▸ **EXERCISE DIRECTIONS**: Please set down the listing exactly, from the first line to the last.

Segment Start: SOURCE INFORMATION

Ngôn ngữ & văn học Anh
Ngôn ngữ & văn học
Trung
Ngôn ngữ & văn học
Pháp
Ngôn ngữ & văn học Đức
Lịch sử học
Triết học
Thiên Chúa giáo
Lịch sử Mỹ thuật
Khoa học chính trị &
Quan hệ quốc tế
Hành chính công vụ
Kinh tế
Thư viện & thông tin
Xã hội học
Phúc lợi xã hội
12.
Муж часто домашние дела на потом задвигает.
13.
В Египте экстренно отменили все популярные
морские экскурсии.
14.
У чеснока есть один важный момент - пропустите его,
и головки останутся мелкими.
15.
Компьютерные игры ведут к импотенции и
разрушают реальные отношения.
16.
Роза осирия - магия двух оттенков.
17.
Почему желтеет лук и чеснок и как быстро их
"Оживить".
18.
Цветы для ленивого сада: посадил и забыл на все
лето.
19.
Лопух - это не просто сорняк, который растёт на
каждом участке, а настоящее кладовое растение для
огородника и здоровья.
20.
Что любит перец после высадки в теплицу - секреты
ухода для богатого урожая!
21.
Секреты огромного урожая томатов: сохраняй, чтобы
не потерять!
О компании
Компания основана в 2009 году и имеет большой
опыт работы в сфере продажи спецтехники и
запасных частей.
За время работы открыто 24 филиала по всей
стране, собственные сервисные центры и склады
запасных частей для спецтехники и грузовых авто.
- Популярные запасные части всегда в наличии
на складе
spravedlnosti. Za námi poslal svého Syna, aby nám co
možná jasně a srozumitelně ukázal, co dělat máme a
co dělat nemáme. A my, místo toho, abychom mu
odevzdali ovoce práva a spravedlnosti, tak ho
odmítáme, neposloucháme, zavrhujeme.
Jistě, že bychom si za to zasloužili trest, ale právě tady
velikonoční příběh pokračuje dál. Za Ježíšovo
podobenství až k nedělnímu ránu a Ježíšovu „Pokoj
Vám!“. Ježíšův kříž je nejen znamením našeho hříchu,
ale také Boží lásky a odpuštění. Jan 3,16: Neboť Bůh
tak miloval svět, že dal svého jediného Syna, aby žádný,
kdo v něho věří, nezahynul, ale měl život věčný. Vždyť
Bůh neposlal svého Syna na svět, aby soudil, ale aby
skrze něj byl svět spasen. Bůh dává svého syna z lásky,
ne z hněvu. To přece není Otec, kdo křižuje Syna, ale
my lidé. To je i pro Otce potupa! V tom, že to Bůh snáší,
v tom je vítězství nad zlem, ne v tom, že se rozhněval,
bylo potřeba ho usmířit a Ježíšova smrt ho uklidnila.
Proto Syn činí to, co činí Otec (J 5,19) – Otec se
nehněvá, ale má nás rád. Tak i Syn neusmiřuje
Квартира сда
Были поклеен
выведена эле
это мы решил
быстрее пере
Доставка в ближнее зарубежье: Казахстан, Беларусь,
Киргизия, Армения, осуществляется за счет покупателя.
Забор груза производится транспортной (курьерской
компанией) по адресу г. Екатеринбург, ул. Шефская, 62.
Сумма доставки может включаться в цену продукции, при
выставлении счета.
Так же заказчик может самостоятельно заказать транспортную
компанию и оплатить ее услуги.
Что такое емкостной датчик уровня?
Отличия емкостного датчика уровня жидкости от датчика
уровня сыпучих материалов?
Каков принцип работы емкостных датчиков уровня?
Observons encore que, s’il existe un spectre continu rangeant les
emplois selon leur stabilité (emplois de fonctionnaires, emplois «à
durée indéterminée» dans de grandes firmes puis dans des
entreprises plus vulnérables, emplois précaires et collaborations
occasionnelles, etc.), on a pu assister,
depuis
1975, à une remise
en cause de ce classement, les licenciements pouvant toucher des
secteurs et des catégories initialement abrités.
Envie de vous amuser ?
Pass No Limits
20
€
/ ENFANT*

Segment End: SOURCE INFORMATION

▸ **EXERCISE ANSWER**:
Ngôn ngữ & văn học Anh
Ngôn ngữ & văn học
Trung
Ngôn ngữ & văn học
Pháp
Ngôn ngữ & văn học Đức
Lịch sử học
Triết học
Thiên Chúa giáo
Lịch sử Mỹ thuật
Khoa học chính trị &
Quan hệ quốc tế
Hành chính công vụ
Kinh tế
Thư viện & thông tin
Xã hội học
Phúc lợi xã hội
12.
Муж часто домашние дела на потом задвигает.
13.
В Египте экстренно отменили все популярные
морские экскурсии.
14.
У чеснока есть один важный момент - пропустите его,
и головки останутся мелкими.
15.
Компьютерные игры ведут к импотенции и
разрушают реальные отношения.
16.
Роза осирия - магия двух оттенков.
17.
Почему желтеет лук и чеснок и как быстро их
"Оживить".
18.
Цветы для ленивого сада: посадил и забыл на все
лето.
19.
Лопух - это не просто сорняк, который растёт на
каждом участке, а настоящее кладовое растение для
огородника и здоровья.
20.
Что любит перец после высадки в теплицу - секреты
ухода для богатого урожая!
21.
Секреты огромного урожая томатов: сохраняй, чтобы
не потерять!
О компании
Компания основана в 2009 году и имеет большой
опыт работы в сфере продажи спецтехники и
запасных частей.
За время работы открыто 24 филиала по всей
стране, собственные сервисные центры и склады
запасных частей для спецтехники и грузовых авто.
- Популярные запасные части всегда в наличии
на складе
spravedlnosti. Za námi poslal svého Syna, aby nám co
možná jasně a srozumitelně ukázal, co dělat máme a
co dělat nemáme. A my, místo toho, abychom mu
odevzdali ovoce práva a spravedlnosti, tak ho
odmítáme, neposloucháme, zavrhujeme.
Jistě, že bychom si za to zasloužili trest, ale právě tady
velikonoční příběh pokračuje dál. Za Ježíšovo
podobenství až k nedělnímu ránu a Ježíšovu „Pokoj
Vám!“. Ježíšův kříž je nejen znamením našeho hříchu,
ale také Boží lásky a odpuštění. Jan 3,16: Neboť Bůh
tak miloval svět, že dal svého jediného Syna, aby žádný,
kdo v něho věří, nezahynul, ale měl život věčný. Vždyť
Bůh neposlal svého Syna na svět, aby soudil, ale aby
skrze něj byl svět spasen. Bůh dává svého syna z lásky,
ne z hněvu. To přece není Otec, kdo křižuje Syna, ale
my lidé. To je i pro Otce potupa! V tom, že to Bůh snáší,
v tom je vítězství nad zlem, ne v tom, že se rozhněval,
bylo potřeba ho usmířit a Ježíšova smrt ho uklidnila.
Proto Syn činí to, co činí Otec (J 5,19) – Otec se
nehněvá, ale má nás rád. Tak i Syn neusmiřuje
Квартира сда
Были поклеен
выведена эле
это мы решил
быстрее пере
Доставка в ближнее зарубежье: Казахстан, Беларусь,
Киргизия, Армения, осуществляется за счет покупателя.
Забор груза производится транспортной (курьерской
компанией) по адресу г. Екатеринбург, ул. Шефская, 62.
Сумма доставки может включаться в цену продукции, при
выставлении счета.
Так же заказчик может самостоятельно заказать транспортную
компанию и оплатить ее услуги.
Что такое емкостной датчик уровня?
Отличия емкостного датчика уровня жидкости от датчика
уровня сыпучих материалов?
Каков принцип работы емкостных датчиков уровня?
Observons encore que, s’il existe un spectre continu rangeant les
emplois selon leur stabilité (emplois de fonctionnaires, emplois «à
durée indéterminée» dans de grandes firmes puis dans des
entreprises plus vulnérables, emplois précaires et collaborations
occasionnelles, etc.), on a pu assister,
depuis
1975, à une remise
en cause de ce classement, les licenciements pouvant toucher des
secteurs et des catégories initialement abrités.
Envie de vous amuser ?
Pass No Limits
20
€
/ ENFANT*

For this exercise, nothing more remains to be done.